Description Link to heading

407. Trapping Rain Water II (Hard)

Given an m x n integer matrix heightMap representing the height of each unit cell in a 2D elevation map, return the volume of water it can trap after raining.

Example 1:

Input: heightMap = [[1,4,3,1,3,2],[3,2,1,3,2,4],[2,3,3,2,3,1]]
Output: 4
Explanation: After the rain, water is trapped between the blocks.
We have two small ponds 1 and 3 units trapped.
The total volume of water trapped is 4.

Example 2:

Input: heightMap = [[3,3,3,3,3],[3,2,2,2,3],[3,2,1,2,3],[3,2,2,2,3],[3,3,3,3,3]]
Output: 10

Constraints:

  • m == heightMap.length
  • n == heightMap[i].length
  • 1 <= m, n <= 200
  • 0 <= heightMap[i][j] <= 2 * 10⁴

Solution Link to heading

We can use the Dijkstra algorithm to find the maximum height $h_xy$ in the path from the point $(x, y)$ in the edge to the point $(i, j)$.

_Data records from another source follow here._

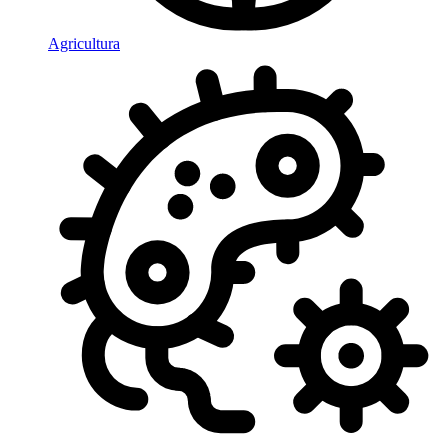
Agricultura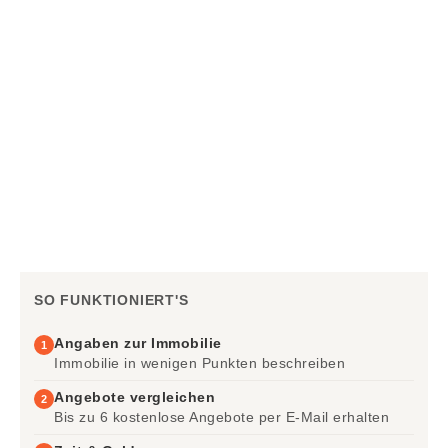
SO FUNKTIONIERT'S
Angaben zur Immobilie
1
Immobilie in wenigen Punkten beschreiben
Angebote vergleichen
2
Bis zu 6 kostenlose Angebote per E-Mail erhalten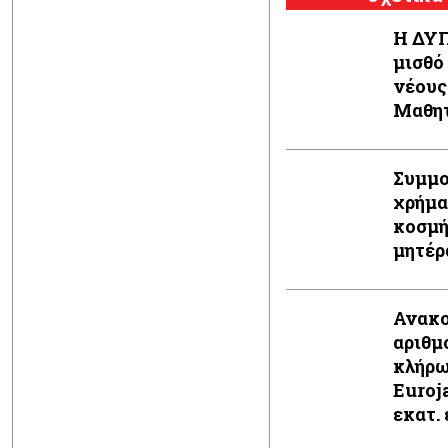
Η ΔΥΠ
μισθό
νέους
Μαθητ
Συμμο
χρήμα
κοσμή
μητέρ
Ανακο
αριθμ
κλήρω
Euroj
εκατ.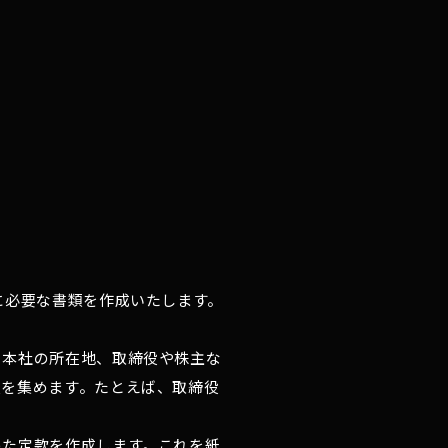
に必要な書類を作成いたします。
、本社の所在地、取締役や株主な
類を集めます。たとえば、取締役
めた定款を作成します。これを紙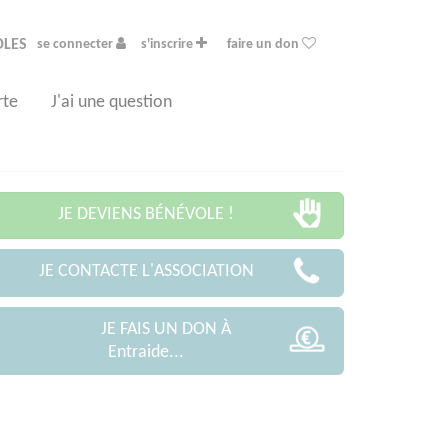
OLES
se connecter
s'inscrire
faire un don
rte
J'ai une question
JE DEVIENS BÉNÉVOLE !
JE CONTACTE L'ASSOCIATION
JE FAIS UN DON À
Entraide...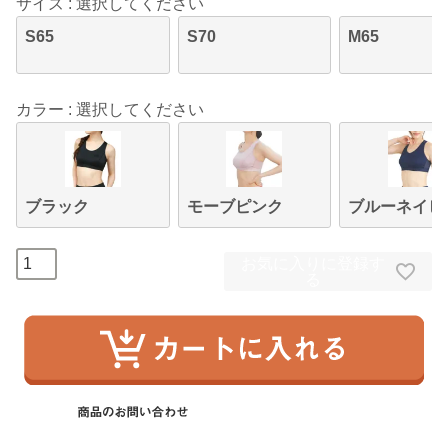
サイズ
選択してください
S65
S70
M65
カラー
選択してください
ブラック
モーブピンク
ブルーネイビ
お気に入りに登録す
る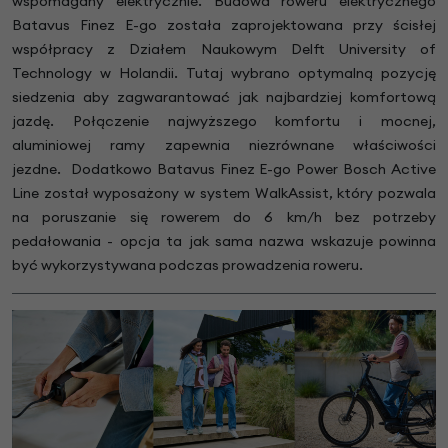
wspomagany elektrycznie. Budowa roweru elektrycznego
Batavus Finez E-go została zaprojektowana przy ścisłej
współpracy z Działem Naukowym Delft University of
Technology w Holandii. Tutaj wybrano optymalną pozycję
siedzenia aby zagwarantować jak najbardziej komfortową
jazdę. Połączenie najwyższego komfortu i mocnej,
aluminiowej ramy zapewnia niezrównane właściwości
jezdne. Dodatkowo Batavus Finez E-go Power Bosch Active
Line został wyposażony w system WalkAssist, który pozwala
na poruszanie się rowerem do 6 km/h bez potrzeby
pedałowania - opcja ta jak sama nazwa wskazuje powinna
być wykorzystywana podczas prowadzenia roweru.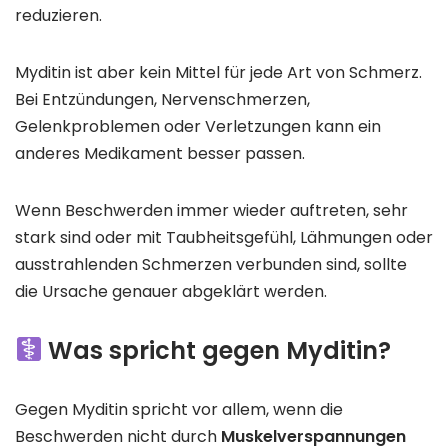
reduzieren.
Myditin ist aber kein Mittel für jede Art von Schmerz.
Bei Entzündungen, Nervenschmerzen,
Gelenkproblemen oder Verletzungen kann ein
anderes Medikament besser passen.
Wenn Beschwerden immer wieder auftreten, sehr
stark sind oder mit Taubheitsgefühl, Lähmungen oder
ausstrahlenden Schmerzen verbunden sind, sollte
die Ursache genauer abgeklärt werden.
Was spricht gegen Myditin?
Gegen Myditin spricht vor allem, wenn die
Beschwerden nicht durch
Muskelverspannungen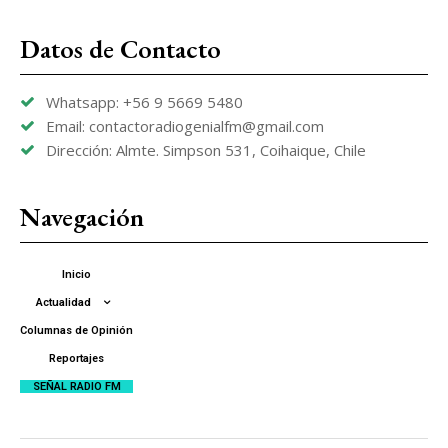
Datos de Contacto
Whatsapp: +56 9 5669 5480
Email: contactoradiogenialfm@gmail.com
Dirección: Almte. Simpson 531, Coihaique, Chile
Navegación
Inicio
Actualidad
Columnas de Opinión
Reportajes
SEÑAL RADIO FM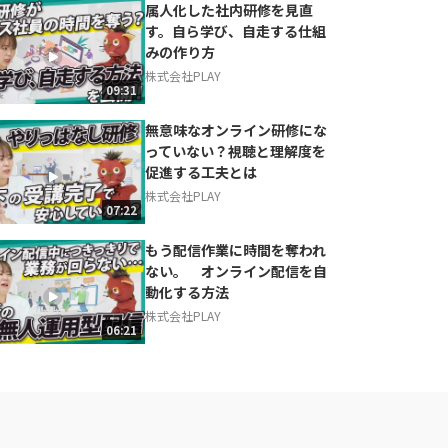
属人化した社内研修を見直
す。自ら学び、自走する仕組
みの作り方
株式会社PLAY
09:31
無意味なオンライン研修にな
っていない？視聴と理解度を
促進する工夫とは
株式会社PLAY
07:22
もう配信作業に時間を奪われ
ない。 オンライン配信を自
動化する方法
株式会社PLAY
06:21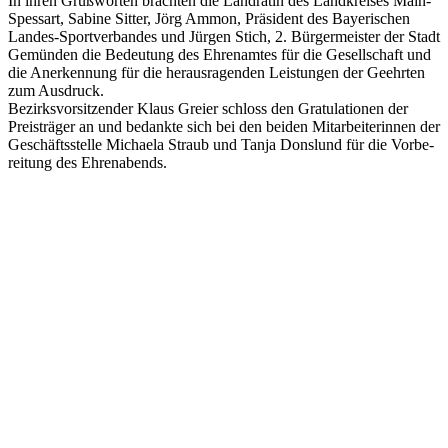
In ihren Gruß­wor­ten brach­ten die Land­rä­tin des Land­krei­ses Main-
Spes­sart, Sabine Sitter, Jörg Ammon, Präsi­dent des Baye­ri­schen
Landes-Sport­ver­ban­des und Jürgen Stich, 2. Bürger­meis­ter der Stadt
Gemün­den die Bedeu­tung des Ehren­am­tes für die Gesell­schaft und
die Aner­ken­nung für die heraus­ra­gen­den Leis­tun­gen der Geehr­ten
zum Ausdruck.
Bezirks­vor­sit­zen­der Klaus Greier schloss den Gratu­la­tio­nen der
Preis­trä­ger an und bedankte sich bei den beiden Mitar­bei­te­rin­nen der
Geschäfts­stelle Michaela Straub und Tanja Dons­lund für die Vorbe­
rei­tung des Ehrenabends.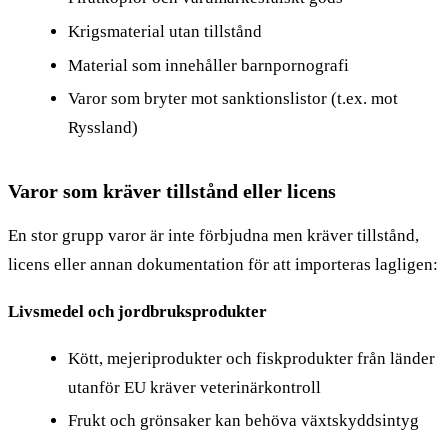
Krigsmaterial utan tillstånd
Material som innehåller barnpornografi
Varor som bryter mot sanktionslistor (t.ex. mot
Ryssland)
Varor som kräver tillstånd eller licens
En stor grupp varor är inte förbjudna men kräver tillstånd,
licens eller annan dokumentation för att importeras lagligen:
Livsmedel och jordbruksprodukter
Kött, mejeriprodukter och fiskprodukter från länder
utanför EU kräver veterinärkontroll
Frukt och grönsaker kan behöva växtskyddsintyg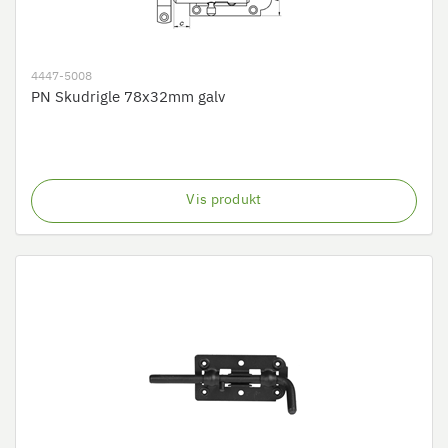
4447-5008
PN Skudrigle 78x32mm galv
Vis produkt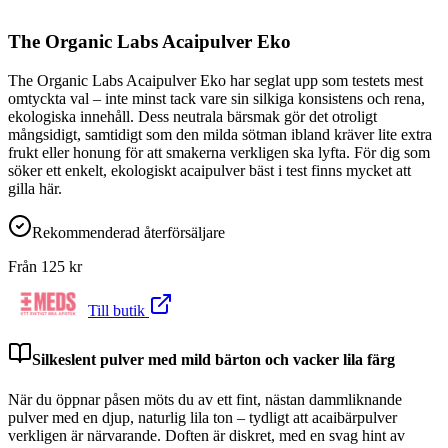
The Organic Labs Acaipulver Eko
The Organic Labs Acaipulver Eko har seglat upp som testets mest
omtyckta val – inte minst tack vare sin silkiga konsistens och rena,
ekologiska innehåll. Dess neutrala bärsmak gör det otroligt
mångsidigt, samtidigt som den milda sötman ibland kräver lite extra
frukt eller honung för att smakerna verkligen ska lyfta. För dig som
söker ett enkelt, ekologiskt acaipulver bäst i test finns mycket att
gilla här.
Rekommenderad återförsäljare
Från
125
kr
Till butik
Silkeslent pulver med mild bärton och vacker lila färg
När du öppnar påsen möts du av ett fint, nästan dammliknande
pulver med en djup, naturlig lila ton – tydligt att acaibärpulver
verkligen är närvarande. Doften är diskret, med en svag hint av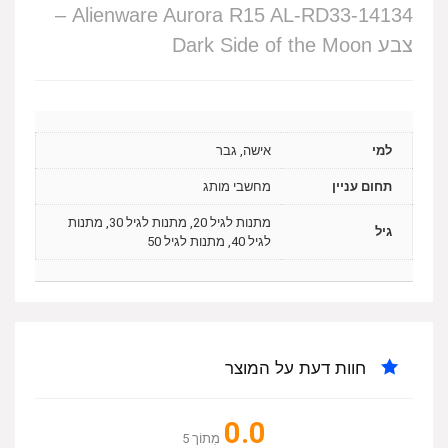
Alienware Aurora R15 AL-RD33-14134 –
צבע Dark Side of the Moon
למי
אישה, גבר
תחום עניין
מחשבי מותג
מתנות לגיל 20, מתנות לגיל 30, מתנות
גיל
לגיל 40, מתנות לגיל 50
חוות דעת על המוצר
0.0
מִתוֹך 5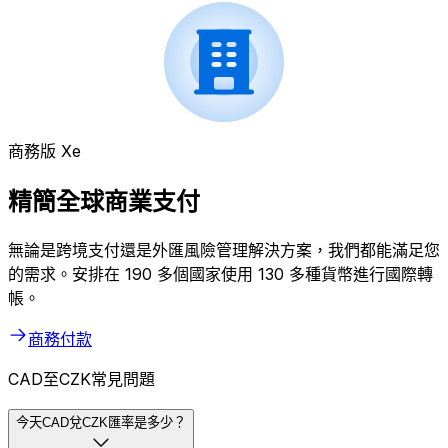
商務版 Xe
精簡全球商業支付
無論是跨境支付還是外匯風險管理解決方案，我們都能滿足您
的需求。安排在 190 多個國家使用 130 多種貨幣進行國際轉
帳。
商務付款
CAD至CZK常見問題
今天CAD兌CZK匯率是多少？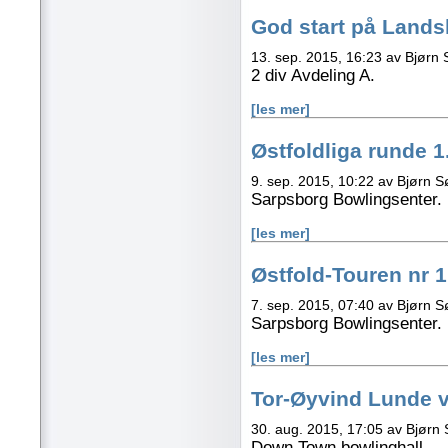
God start på Lands
13. sep. 2015, 16:23 av Bjørn
2 div Avdeling A.
[les mer]
Østfoldliga runde 1
9. sep. 2015, 10:22 av Bjørn 
Sarpsborg Bowlingsenter.
[les mer]
Østfold-Touren nr 1
7. sep. 2015, 07:40 av Bjørn 
Sarpsborg Bowlingsenter.
[les mer]
Tor-Øyvind Lunde 
30. aug. 2015, 17:05 av Bjørn
Down Town bowlinghall.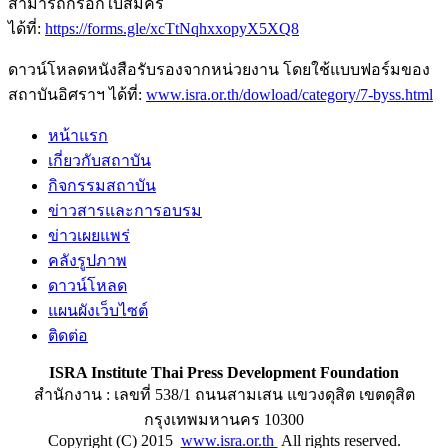
สามารถกรอกใบสมัคร
ได้ที่:
https://forms.gle/xcTtNqhxxopyX5XQ8
ดาวน์โหลดหนังสือรับรองจากหน่วยงาน โดยใช้แบบฟอร์มของ
สถาบันอิศราฯ ได้ที่:
www.isra.or.th/dowload/category/7-byss.html
หน้าแรก
เกี่ยวกับสถาบัน
กิจกรรมสถาบัน
ข่าวสารและการอบรม
ข่าวเผยแพร่
คลังรูปภาพ
ดาวน์โหลด
แผนผังเว็บไซต์
ติดต่อ
ISRA Institute Thai Press Development Foundation
สำนักงาน : เลขที่ 538/1 ถนนสามเสน แขวงดุสิต เขตดุสิต
กรุงเทพมหานคร 10300
Copyright (C) 2015
www.isra.or.th
All rights reserved.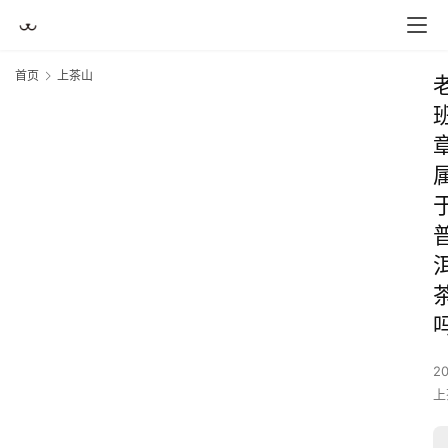
首页
上茶山
2
上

The volume of water of each cell is $\min(h_{x, y})^{i, j} - heightMap[i][j]$

Code Link to heading 

class Solution {
  public:
    int trapRainWater(vector<vector<int>> &heightMap) {
        int m = heightMap.size();
        int n = heightMap[0].size();
        auto cmp = [&](vector<int> &v1, vector<int> &v2) {
            return v1[2] > v2[2];
        };
        priority_queue<vector<int>, vector<vector<int>>, decltype(cmp)> pq(cmp);
        for (int i = 0; i < n; ++i) {
            pq.push({0, i, heightMap[0][i]});
            pq.push({m - 1, i, heightMap[m - 1][i]});
        }
        for (int i = 1; i < m - 1; ++i) {
            pq.push({i, 0, heightMap[i][0]});
            pq.push({i, n - 1, heightMap[i][n - 1]});
        }
        vector<vector<int>> dis(m, vector<int>(n));
        vector<vector<int>> vis(m, vector<int>(n));
        vector<vector<int>> neighbor{{-1, 0}, {1, 0}, {0, 1}, {0, -1}};
        while (!pq.empty()) {
            auto vec = pq.top();
            int x = vec[0], y = vec[1], height = vec[2];
            pq.pop();
            if (vis[x][y] != 0) {
                continue;
            }
            vis[x][y] = 1;
            dis[x][y] = height;
            for (int i = 0; i < 4; ++i) {
                int new_x = x + neighbor[i][0];
                int new_y = y + neighbor[i][1];
                if (new_x < m && new_x >= 0 && new_y < n && new_y >= 0) {
                    pq.push({new_x, new_y, std::max(height, heightMap[new_x][new_y])});
                }
            }
        }
        int res = 0;
        for (int i = 1; i < m - 1; ++i) {
            for (int j = 1; j < n - 1; ++j) {
                res += dis[i][j] - heightMap[i][j];
            }
        }
        return res;
    }
};